# Dataset entries
·····
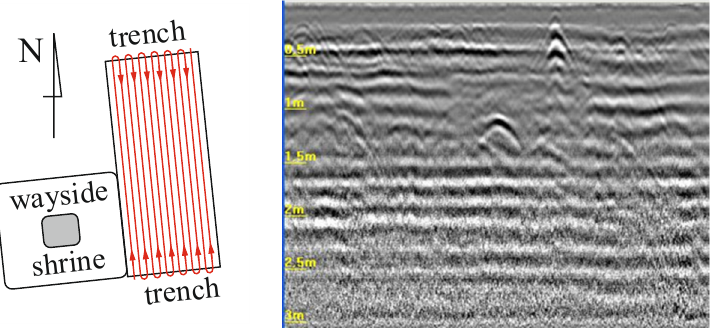
Figure 3. Measurement plan and example of the one-path scanning result (B-scan). Red lines indicate scanning directions.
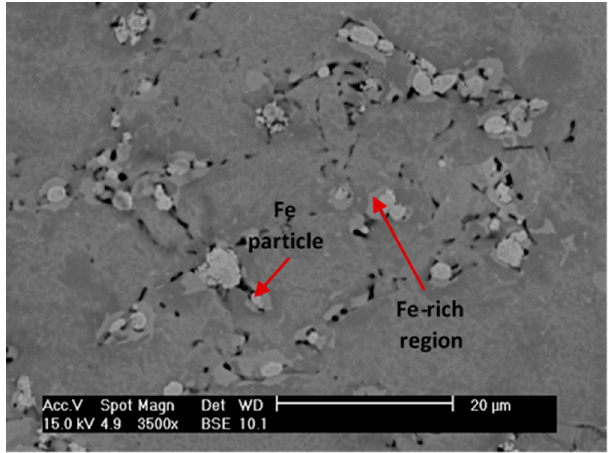
Figure 7. BSE-SEM image for TiH 2 -5Fe heated up to 650 °C: Detail of Fe diffusion .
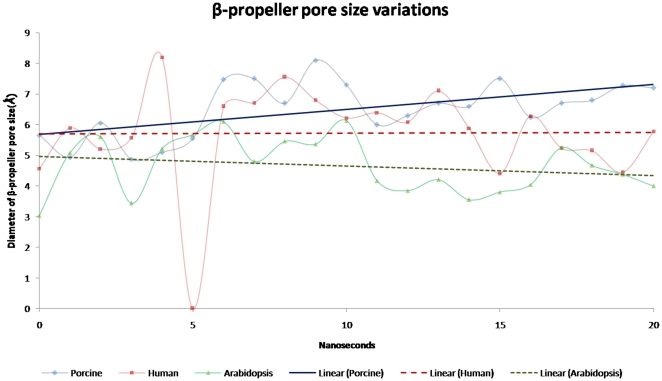
Deviations in β-propeller pore size.During simulation of bound form of porcine, human and A. thaliana POP. In porcine diameter of pore was found to be increasing in while human and A. thaliana it was found to be decreasing (Figure S7 for replicate runs).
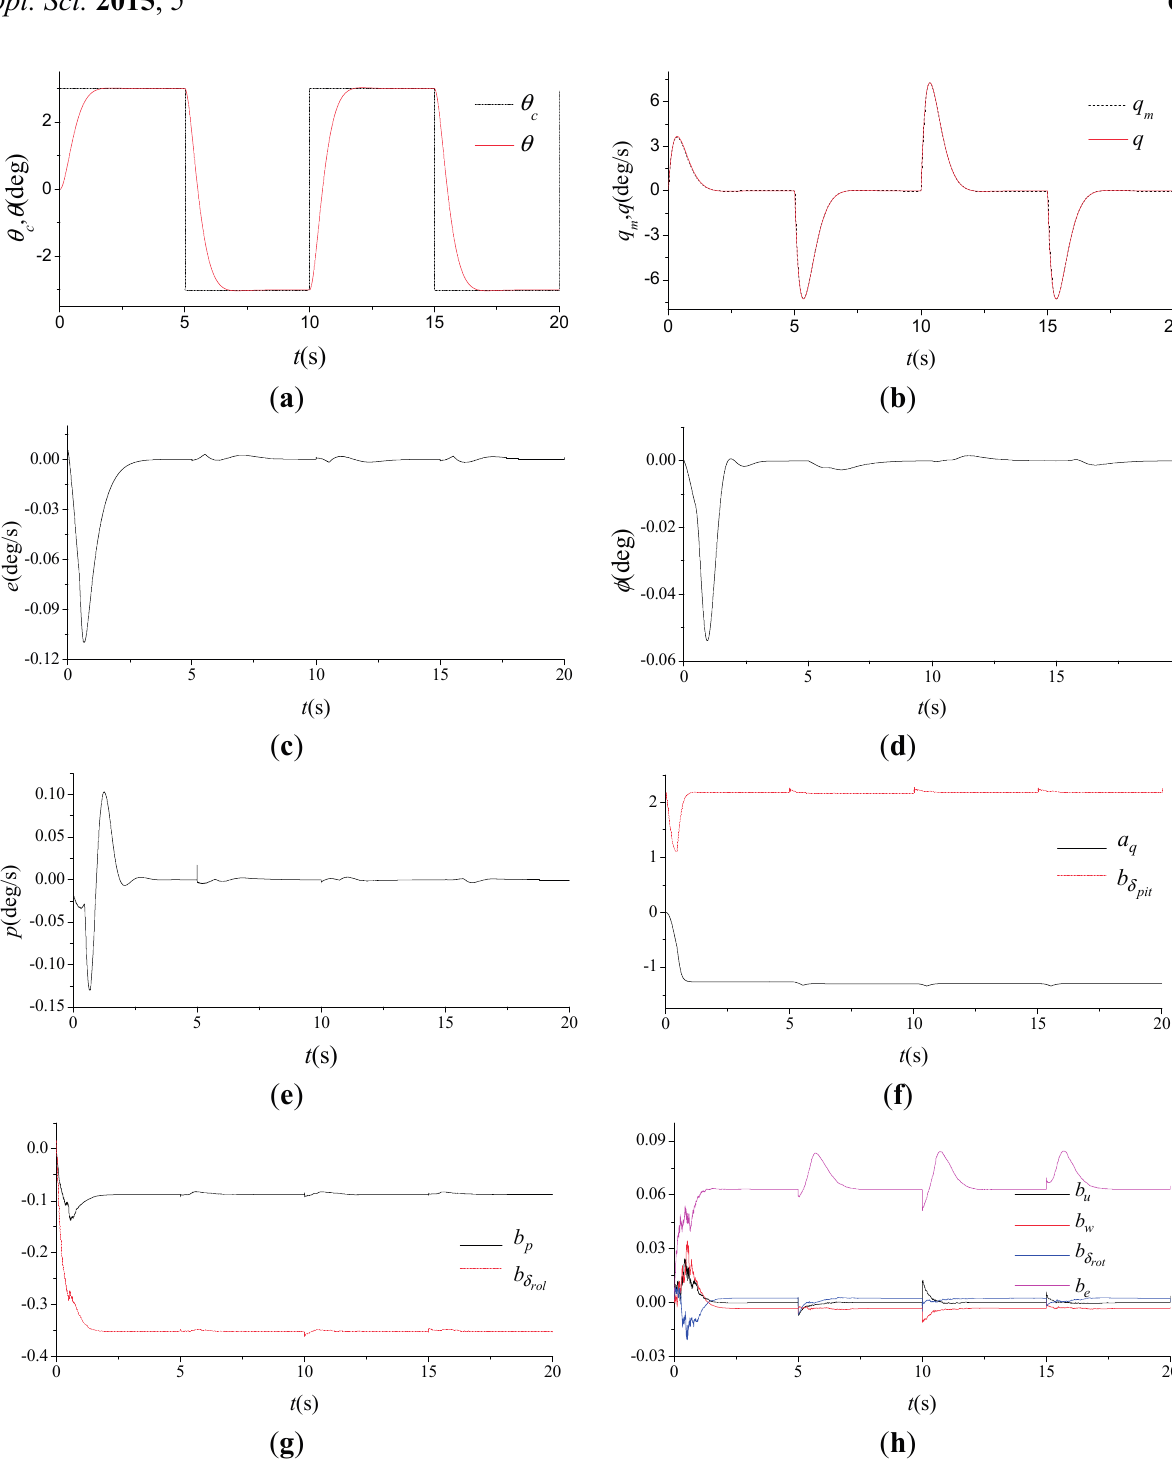
and θ ; ( b ) q and c m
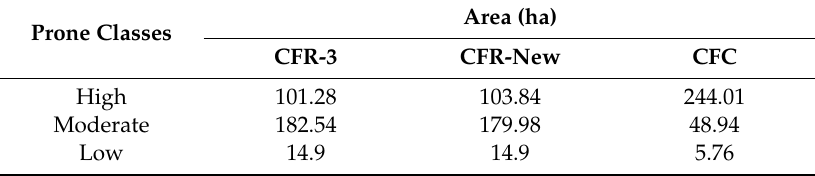
Table 8. Flood-prone area analyses from the (a) CFR-3 parameters, (b) CFR-new (c), and CFC combined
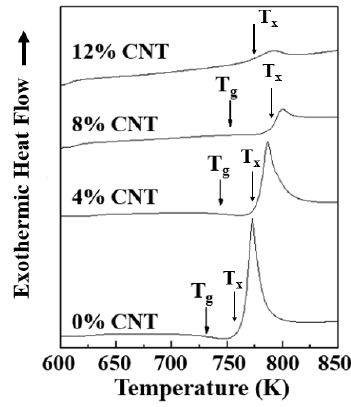
Figure 2. Differential scanning calorimeter (DSC) scans of mechanically alloyed Ti 50 Cu 28 Ni 15 Sn 7 and composite powders after 8 h milling. T g : Glass transition temperature; T x : Crystallization temperature.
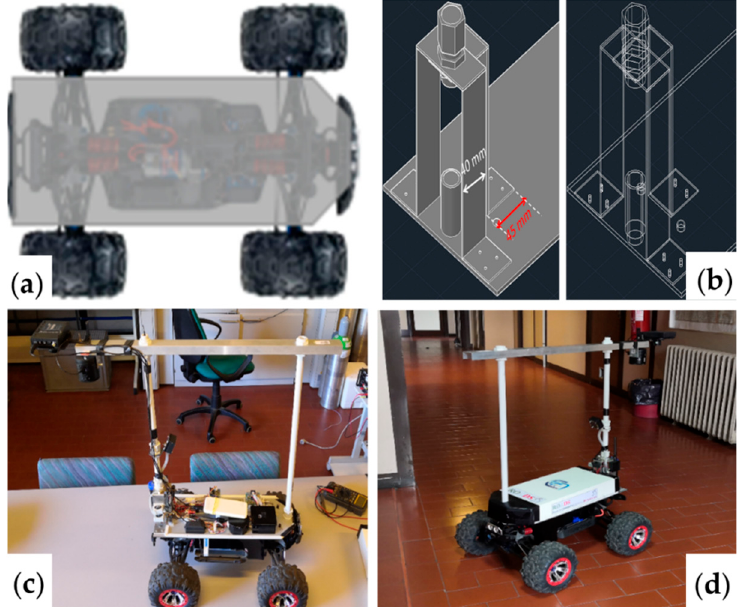
Figure 2. The figure shows the following: ( a ) UGV chassis based on Traxxas Summit model 56076, 1/10 scale, the top overview of the UGV, ( b ) the autocad project showing the base of the main tubular brackets support, ( c ) electrical and sensor adapting and image-based sensors ( d ) UGV with ROADS-project cover ready for field survey.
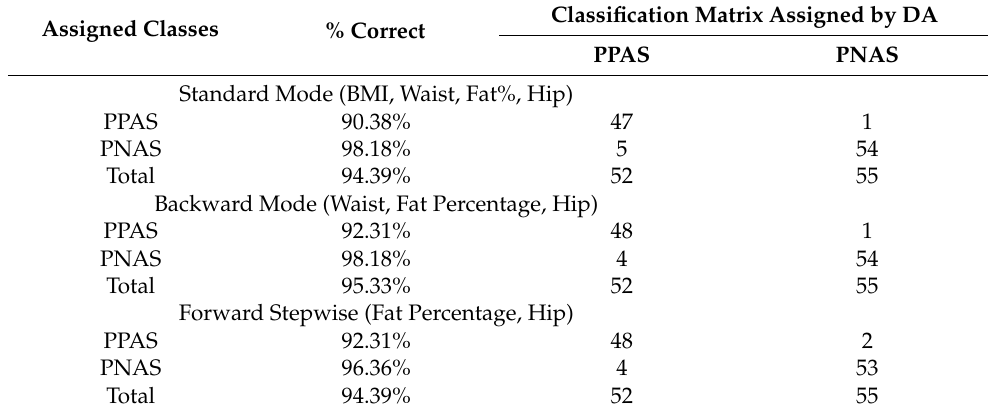
Table 4. The discriminant analysis model of the smoking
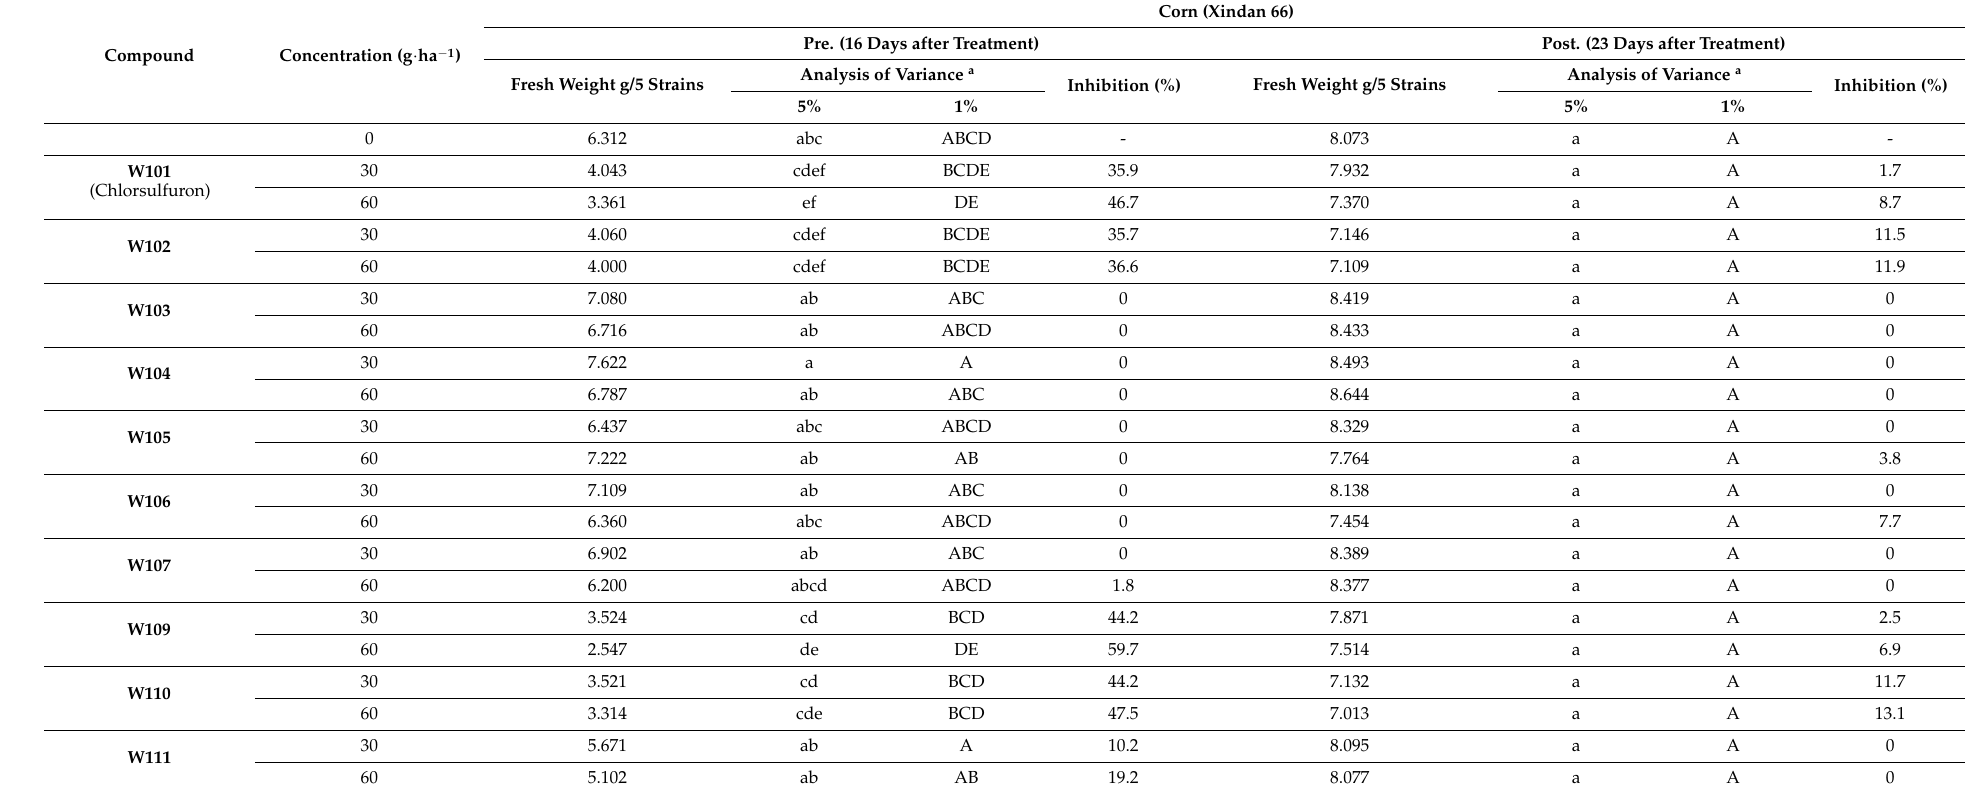
Table 6. Crop safety of target compounds on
·····
# Prompt
Return every record exactly. Pictures stay out.

# Task output
Figure 3. Measurement plan and example of the one-path scanning result (B-scan). Red lines indicate scanning directions.
Figure 7. BSE-SEM image for TiH 2 -5Fe heated up to 650 °C: Detail of Fe diffusion .
Deviations in β-propeller pore size.During simulation of bound form of porcine, human and A. thaliana POP. In porcine diameter of pore was found to be increasing in while human and A. thaliana it was found to be decreasing (Figure S7 for replicate runs).
and θ ; ( b ) q and c m
Table 8. Flood-prone area analyses from the (a) CFR-3 parameters, (b) CFR-new (c), and CFC combined
Figure 2. Differential scanning calorimeter (DSC) scans of mechanically alloyed Ti 50 Cu 28 Ni 15 Sn 7 and composite powders after 8 h milling. T g : Glass transition temperature; T x : Crystallization temperature.
Figure 2. The figure shows the following: ( a ) UGV chassis based on Traxxas Summit model 56076, 1/10 scale, the top overview of the UGV, ( b ) the autocad project showing the base of the main tubular brackets support, ( c ) electrical and sensor adapting and image-based sensors ( d ) UGV with ROADS-project cover ready for field survey.
Table 4. The discriminant analysis model of the smoking
Table 6. Crop safety of target compounds on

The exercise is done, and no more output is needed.